Tuesday, July 24, 2012

Creepo Puppeteer wants to eat children...Oh, but first he wants to rape them. Solid guy.



DM – A children’s entertainer is alleged to have confessed to wanting to rape, kill and then eat a child. Ronald Brown made the horrific confession to a pedophile as they talked about what they would like to do with young children. The 57-year-old, who worked as a puppeteer, lusted after young children and spoke about his fantasy of killing and cooking the body parts of a young boy in an online chat room. According to an arrest affidavit Brown said he would like to tie the child up, store him in a closet and then eat him at Easter. He describes in graphic detail what he would do to the boy, how he would cut him up and says: ‘He would make a fine Easter feast.’ In another chat, Brown allegedly remarked how great summer time is because the children in his Florida neighborhood are ‘almost naked.’ In another thread, Brown remarked about how his ‘mouth watered’ while looking at a female toddler.

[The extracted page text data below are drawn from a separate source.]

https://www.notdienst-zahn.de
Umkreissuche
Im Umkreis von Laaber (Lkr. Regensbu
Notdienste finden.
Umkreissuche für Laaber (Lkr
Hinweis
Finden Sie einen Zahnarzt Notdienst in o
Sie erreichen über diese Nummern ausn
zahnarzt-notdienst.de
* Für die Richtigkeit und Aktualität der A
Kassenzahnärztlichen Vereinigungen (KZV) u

Shame on you Ronald Brown, you greedy little bastard. You can't have your cake and eat it to - sorry. You want to entertain, rape, kill AND eat a little boy? The nerve on this guy. Really upgrading to the Premium Gold Pedophile Package there Ronnie huh? Hittin' for the cycle. The whole kit n' kaboodle. Some just don't know when to be happy with what they've got. Putting on a puppet show, sodomizing, and then snuffing him out isn't gonna quench ol' Ron's thirst? Nope. He's gotta throw Timmy on the non-stick Foreman grill, and pair him nicely with some jasmine cous-cous? What a freak.

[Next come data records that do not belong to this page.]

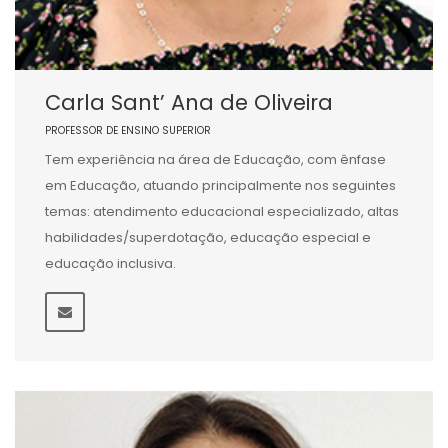
Carla Sant’ Ana de Oliveira
PROFESSOR DE ENSINO SUPERIOR
Tem experiência na área de Educação, com ênfase
em Educação, atuando principalmente nos seguintes
temas: atendimento educacional especializado, altas
habilidades/superdotação, educação especial e
educação inclusiva.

How the fuck are people still surprised when a puppet master plows a third grader? Why are cops waiting for puppeteer's to make a move on a kid before arresting them. The fact that they are a fucking PUPPETEER isn't enough? Like, what the hell else do you think they are doing, just putting on straight up, legitimate puppet shows, packing their shit up, going home to a beautiful wife and 3 kids, throwing a few logs on the fire and watching Miracle on 34th Street? Fuck no. They're taking kids backstage and playing the skin flute on their lower backs. We should be locking up puppeteer's all over the place just based on profession. Saying a puppeteer isn't hosting diddle-power-hour after parties is like saying Mario and Luigi weren't bangin' each other after their daily trips to Coin Star.